> [Assignment] For this exercise, restate the data below with no change at all.

BEGIN Records for this exercise

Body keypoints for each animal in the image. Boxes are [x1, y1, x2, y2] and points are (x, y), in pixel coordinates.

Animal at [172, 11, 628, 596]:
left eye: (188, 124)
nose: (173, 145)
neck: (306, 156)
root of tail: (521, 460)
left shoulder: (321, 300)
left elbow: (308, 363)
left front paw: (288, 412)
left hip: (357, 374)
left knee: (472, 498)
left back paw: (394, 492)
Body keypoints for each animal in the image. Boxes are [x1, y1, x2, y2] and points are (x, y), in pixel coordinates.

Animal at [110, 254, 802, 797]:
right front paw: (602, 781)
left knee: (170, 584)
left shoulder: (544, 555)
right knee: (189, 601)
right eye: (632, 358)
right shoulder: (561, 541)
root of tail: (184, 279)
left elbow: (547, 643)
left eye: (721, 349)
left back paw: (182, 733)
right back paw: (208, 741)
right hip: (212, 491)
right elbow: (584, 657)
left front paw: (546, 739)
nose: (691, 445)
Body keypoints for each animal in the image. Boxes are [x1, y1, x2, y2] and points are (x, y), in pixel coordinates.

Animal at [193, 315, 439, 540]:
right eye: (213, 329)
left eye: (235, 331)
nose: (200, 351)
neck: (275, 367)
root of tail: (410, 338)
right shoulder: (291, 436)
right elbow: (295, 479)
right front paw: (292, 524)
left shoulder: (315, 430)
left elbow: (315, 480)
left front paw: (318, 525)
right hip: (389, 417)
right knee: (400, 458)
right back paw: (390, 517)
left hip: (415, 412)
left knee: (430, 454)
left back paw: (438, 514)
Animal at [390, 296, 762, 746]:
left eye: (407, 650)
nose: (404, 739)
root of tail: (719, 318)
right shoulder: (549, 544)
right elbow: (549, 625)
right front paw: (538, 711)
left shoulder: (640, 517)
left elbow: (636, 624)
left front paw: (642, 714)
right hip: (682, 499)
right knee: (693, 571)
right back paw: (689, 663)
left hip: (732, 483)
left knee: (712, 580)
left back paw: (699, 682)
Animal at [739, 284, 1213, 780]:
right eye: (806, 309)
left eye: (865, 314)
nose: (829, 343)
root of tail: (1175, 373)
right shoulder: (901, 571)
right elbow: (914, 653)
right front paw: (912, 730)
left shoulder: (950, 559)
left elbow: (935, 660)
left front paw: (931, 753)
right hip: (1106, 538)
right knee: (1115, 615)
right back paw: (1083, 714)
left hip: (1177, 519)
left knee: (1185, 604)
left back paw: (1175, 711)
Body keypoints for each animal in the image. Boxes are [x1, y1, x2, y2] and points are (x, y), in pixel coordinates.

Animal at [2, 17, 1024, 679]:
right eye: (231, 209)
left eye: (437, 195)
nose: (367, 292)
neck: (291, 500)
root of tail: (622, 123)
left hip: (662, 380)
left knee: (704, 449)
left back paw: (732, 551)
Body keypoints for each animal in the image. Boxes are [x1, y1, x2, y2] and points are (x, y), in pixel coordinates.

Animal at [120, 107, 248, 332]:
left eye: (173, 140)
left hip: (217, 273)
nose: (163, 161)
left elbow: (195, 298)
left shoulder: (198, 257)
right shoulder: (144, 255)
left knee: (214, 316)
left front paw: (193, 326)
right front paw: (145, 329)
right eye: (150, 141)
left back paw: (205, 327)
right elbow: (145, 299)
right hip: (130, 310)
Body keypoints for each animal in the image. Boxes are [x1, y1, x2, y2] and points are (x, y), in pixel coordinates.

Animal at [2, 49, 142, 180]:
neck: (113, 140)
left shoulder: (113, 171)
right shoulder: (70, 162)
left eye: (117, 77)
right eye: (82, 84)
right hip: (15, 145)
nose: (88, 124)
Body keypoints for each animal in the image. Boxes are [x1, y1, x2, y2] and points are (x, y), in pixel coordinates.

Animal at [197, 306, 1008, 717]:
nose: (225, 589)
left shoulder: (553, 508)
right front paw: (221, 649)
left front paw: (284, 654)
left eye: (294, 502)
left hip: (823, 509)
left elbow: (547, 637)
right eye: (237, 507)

END Records for this exercise

> [Result of the exercise]
Body keypoints for each animal in the image. Boxes are [x1, y1, x2, y2] and points are (x, y), in pixel coordinates.

Animal at [172, 11, 628, 596]:
left eye: (188, 124)
nose: (173, 145)
neck: (306, 156)
root of tail: (521, 460)
left shoulder: (321, 300)
left elbow: (308, 363)
left front paw: (288, 412)
left hip: (357, 374)
left knee: (472, 498)
left back paw: (394, 492)
Body keypoints for each animal in the image. Boxes are [x1, y1, x2, y2] and points are (x, y), in pixel coordinates.

Animal at [110, 254, 802, 797]:
right front paw: (602, 781)
left knee: (170, 584)
left shoulder: (544, 555)
right knee: (189, 601)
right eye: (632, 358)
right shoulder: (561, 541)
root of tail: (184, 279)
left elbow: (547, 643)
left eye: (721, 349)
left back paw: (182, 733)
right back paw: (208, 741)
right hip: (212, 491)
right elbow: (584, 657)
left front paw: (546, 739)
nose: (691, 445)
Body keypoints for each animal in the image. Boxes are [x1, y1, x2, y2] and points are (x, y), in pixel coordinates.

Animal at [193, 315, 439, 540]:
right eye: (213, 329)
left eye: (235, 331)
nose: (200, 351)
neck: (275, 367)
root of tail: (410, 338)
right shoulder: (291, 436)
right elbow: (295, 479)
right front paw: (292, 524)
left shoulder: (315, 430)
left elbow: (315, 480)
left front paw: (318, 525)
right hip: (389, 417)
right knee: (400, 458)
right back paw: (390, 517)
left hip: (415, 412)
left knee: (430, 454)
left back paw: (438, 514)
Animal at [390, 296, 762, 746]:
left eye: (407, 650)
nose: (404, 739)
root of tail: (719, 318)
right shoulder: (549, 544)
right elbow: (549, 625)
right front paw: (538, 711)
left shoulder: (640, 517)
left elbow: (636, 624)
left front paw: (642, 714)
right hip: (682, 499)
right knee: (693, 571)
right back paw: (689, 663)
left hip: (732, 483)
left knee: (712, 580)
left back paw: (699, 682)
Animal at [739, 284, 1213, 780]:
right eye: (806, 309)
left eye: (865, 314)
nose: (829, 343)
root of tail: (1175, 373)
right shoulder: (901, 571)
right elbow: (914, 653)
right front paw: (912, 730)
left shoulder: (950, 559)
left elbow: (935, 660)
left front paw: (931, 753)
right hip: (1106, 538)
right knee: (1115, 615)
right back paw: (1083, 714)
left hip: (1177, 519)
left knee: (1185, 604)
left back paw: (1175, 711)
Body keypoints for each animal in the image. Boxes are [x1, y1, x2, y2] and points are (x, y), in pixel coordinates.

Animal at [2, 17, 1024, 679]:
right eye: (231, 209)
left eye: (437, 195)
nose: (367, 292)
neck: (291, 500)
root of tail: (622, 123)
left hip: (662, 380)
left knee: (704, 449)
left back paw: (732, 551)
Body keypoints for each animal in the image. Boxes are [x1, y1, x2, y2] and points are (x, y), in pixel coordinates.

Animal at [120, 107, 248, 332]:
left eye: (173, 140)
left hip: (217, 273)
nose: (163, 161)
left elbow: (195, 298)
left shoulder: (198, 257)
right shoulder: (144, 255)
left knee: (214, 316)
left front paw: (193, 326)
right front paw: (145, 329)
right eye: (150, 141)
left back paw: (205, 327)
right elbow: (145, 299)
right hip: (130, 310)
Body keypoints for each animal in the image. Boxes are [x1, y1, x2, y2] and points are (x, y), in pixel coordinates.

Animal at [2, 49, 142, 180]:
neck: (113, 140)
left shoulder: (113, 171)
right shoulder: (70, 162)
left eye: (117, 77)
right eye: (82, 84)
right hip: (15, 145)
nose: (88, 124)
Body keypoints for each animal in the image. Boxes are [x1, y1, x2, y2] and points are (x, y), in pixel coordinates.

Animal at [197, 306, 1008, 717]:
nose: (225, 589)
left shoulder: (553, 508)
right front paw: (221, 649)
left front paw: (284, 654)
left eye: (294, 502)
left hip: (823, 509)
left elbow: (547, 637)
right eye: (237, 507)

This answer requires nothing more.